为什么 as.factor 在 apply 内部使用时会返回一个字符? [英] Why does as.factor return a character when used inside apply?

查看:14
本文介绍了为什么 as.factor 在 apply 内部使用时会返回一个字符?的处理方法,对大家解决问题具有一定的参考价值,需要的朋友们下面随着小编来一起学习吧!

问题描述

我想使用 apply() 将变量转换为因子:

I want to convert variables into factors using apply():

a <- data.frame(x1 = rnorm(100),
                x2 = sample(c("a","b"), 100, replace = T),
                x3 = factor(c(rep("a",50) , rep("b",50))))

a2 <- apply(a, 2,as.factor)
apply(a2, 2,class)

结果:

         x1          x2          x3 
"character" "character" "character" 

我不明白为什么这会导致字符向量而不是因子向量.

I don't understand why this results in character vectors instead of factor vectors.

推荐答案

apply 将您的 data.frame 转换为字符矩阵.使用lapply:

apply converts your data.frame to a character matrix. Use lapply:

lapply(a, class)
# $x1
# [1] "numeric"
# $x2
# [1] "factor"
# $x3
# [1] "factor"

在第二个命令中应用将结果转换为字符矩阵,使用lapply:

In second command apply converts result to character matrix, using lapply:

a2 <- lapply(a, as.factor)
lapply(a2, class)
# $x1
# [1] "factor"
# $x2
# [1] "factor"
# $x3
# [1] "factor"

但是对于简单的监视,您可以使用 str:

But for simple lookout you could use str:

str(a)
# 'data.frame':   100 obs. of  3 variables:
#  $ x1: num  -1.79 -1.091 1.307 1.142 -0.972 ...
#  $ x2: Factor w/ 2 levels "a","b": 2 1 1 1 2 1 1 1 1 2 ...
#  $ x3: Factor w/ 2 levels "a","b": 1 1 1 1 1 1 1 1 1 1 ...

根据评论补充说明:

apply 做的第一件事是将参数转换为矩阵.所以apply(a)等价于apply(as.matrix(a)).正如你所看到的 str(as.matrix(a)) 给你:

The first thing that apply does is to convert an argument to a matrix. So apply(a) is equivalent to apply(as.matrix(a)). As you can see str(as.matrix(a)) gives you:

chr [1:100, 1:3] " 0.075124364" "-1.608618269" "-1.487629526" ...
- attr(*, "dimnames")=List of 2
  ..$ : NULL
  ..$ : chr [1:3] "x1" "x2" "x3"

没有更多的因素,所以 class 为所有列返回 "character".
lapply 适用于列,因此为您提供所需的内容(它为每一列执行类似于 class(a$column_name) 的操作).

There are no more factors, so class return "character" for all columns.
lapply works on columns so gives you what you want (it does something like class(a$column_name) for each column).

您可以在帮助中查看 apply 为什么 applyas.factor 不起作用:

You can see in help to apply why apply and as.factor doesn't work :

在所有情况下,结果都是由as.vector 到基本向量之一设置尺寸之前的类型,以便(例如)因子结果将被强制转换为字符数组.

In all cases the result is coerced by as.vector to one of the basic vector types before the dimensions are set, so that (for example) factor results will be coerced to a character array.

为什么 sapplyas.factor 不起作用你可以在 sapply 的帮助中看到:

Why sapply and as.factor doesn't work you can see in help to sapply:

Value (...) 一个原子向量或矩阵或与 X (...) 相同长度的列表如果进行简化,则输出类型是从最高的返回值的类型层次结构 NULL <原始的逻辑 <整数<真正的复杂的字符 <列表<表示,强制后成对列表到列表.
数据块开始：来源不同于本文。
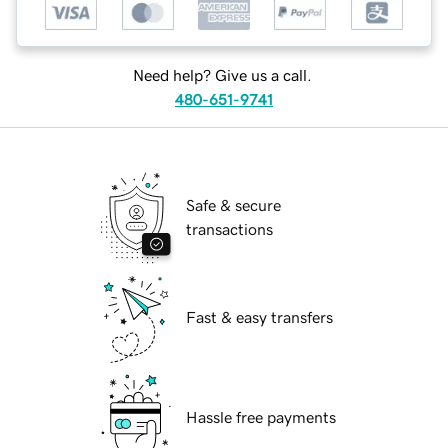
Need help? Give us a call.
480-651-9741
Safe & secure
transactions
Fast & easy transfers
Hassle free payments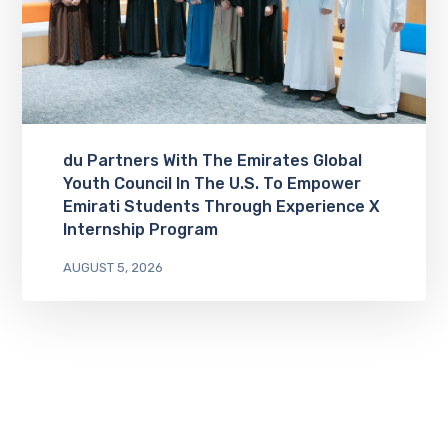
du Partners With The Emirates Global
Youth Council In The U.S. To Empower
Emirati Students Through Experience X
Internship Program
AUGUST 5, 2026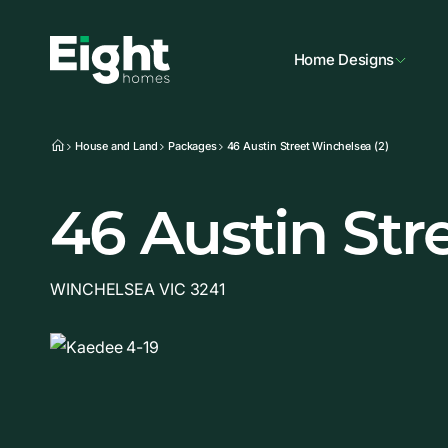
Home Designs
House and Land
Packages
46 Austin Street Winchelsea (2)
46 Austin Str
WINCHELSEA VIC 3241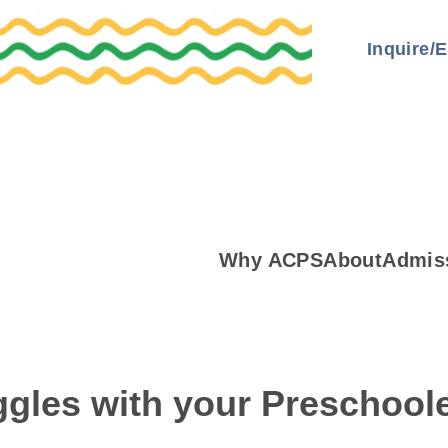
Inquire/E
Why ACPS
About
Admis
gles with your Preschool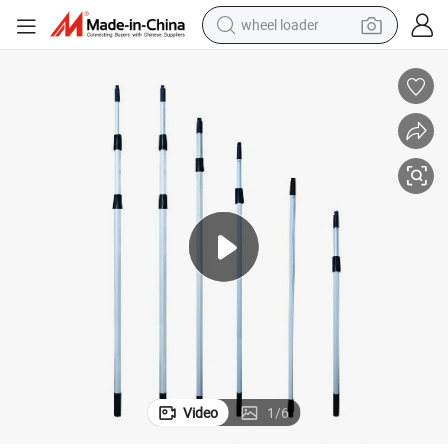
wheel loader
running shoe
human hair wig
dirt bike
perfume
crawler excavator
alloy wheel
tote bag
Video
1
/
6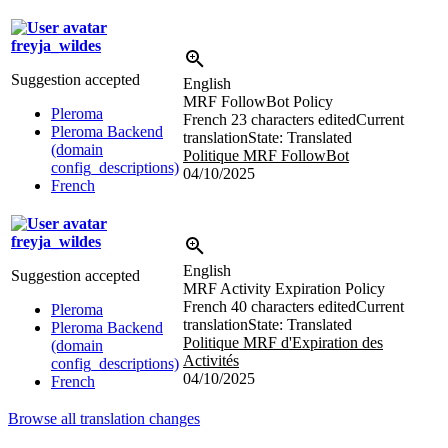
freyja_wildes
Suggestion accepted
English
MRF FollowBot Policy
Pleroma
French
23 characters edited
Current
Pleroma Backend
translation
State: Translated
(domain
Politique MRF FollowBot
config_descriptions)
04/10/2025
French
freyja_wildes
English
Suggestion accepted
MRF Activity Expiration Policy
French
40 characters edited
Current
Pleroma
translation
State: Translated
Pleroma Backend
Politique MRF d'Expiration des
(domain
Activités
config_descriptions)
04/10/2025
French
Browse all translation changes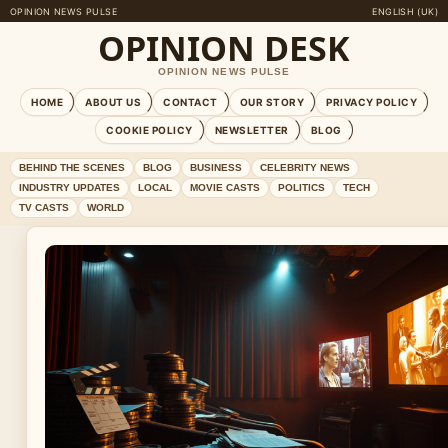
OPINION NEWS PULSE
ENGLISH (UK)
OPINION DESK
OPINION NEWS PULSE
HOME
ABOUT US
CONTACT
OUR STORY
PRIVACY POLICY
COOKIE POLICY
NEWSLETTER
BLOG
BEHIND THE SCENES
BLOG
BUSINESS
CELEBRITY NEWS
INDUSTRY UPDATES
LOCAL
MOVIE CASTS
POLITICS
TECH
TV CASTS
WORLD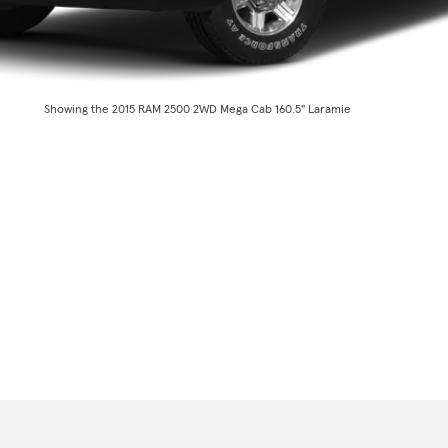
Showing the 2015 RAM 2500 2WD Mega Cab 160.5" Laramie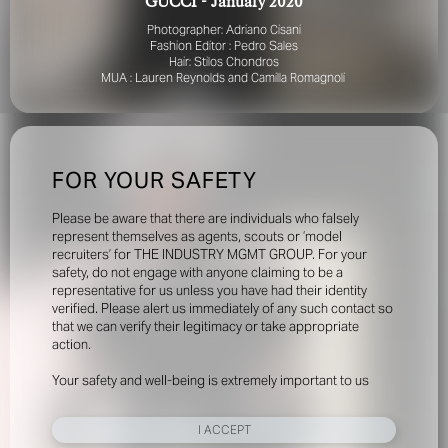
GUCCI - January 2020
Photographer: Adriano Cisani
Fashion Editor : Pedro Sales
Hair: Stilos Chondros
MUA : Lauren Reynolds and Camilla Romagnoli
FOR YOUR SAFETY
Please be aware that there are individuals who falsely
represent themselves as agents, scouts or ‘model
recruiters’ for THE INDUSTRY MGMT GROUP. For your
safety, do not engage with anyone claiming to be a
representative for us unless you have had their identity
verified. Please alert us immediately of any such contact so
that we can verify their legitimacy or take appropriate
action.
Your safety and well-being is extremely important to us
I ACCEPT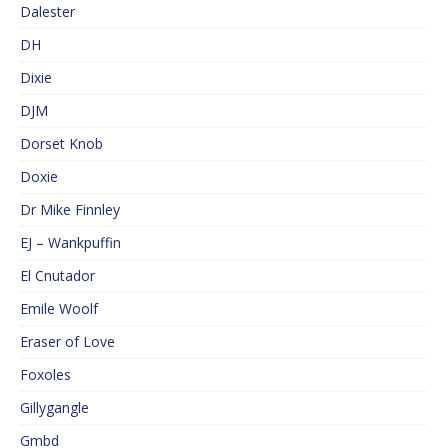
Dalester
DH
Dixie
DJM
Dorset Knob
Doxie
Dr Mike Finnley
EJ – Wankpuffin
El Cnutador
Emile Woolf
Eraser of Love
Foxoles
Gillygangle
Gmbd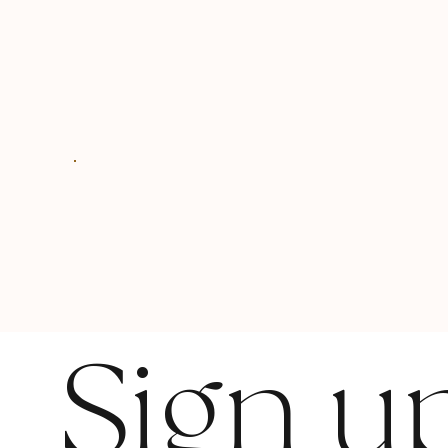
Sign u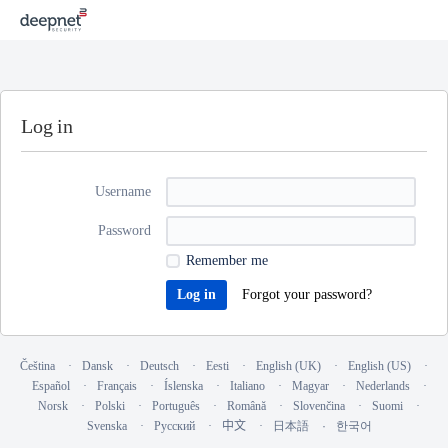
Log in
Username
Password
Remember me
Forgot your password?
Čeština
Dansk
Deutsch
Eesti
English (UK)
English (US)
Español
Français
Íslenska
Italiano
Magyar
Nederlands
Norsk
Polski
Português
Română
Slovenčina
Suomi
Svenska
Русский
中文
日本語
한국어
Value (...) An atomic vector or matrix or list of the same length as X (...) If simplification occurs, the output type is determined from the highest type of the return values in the hierarchy NULL < raw < logical < integer < real < complex < character < list < expression, after coercion of pairlists to lists.

你永远不会得到因子矩阵或 data.frame.

You never get matrix of factors or data.frame.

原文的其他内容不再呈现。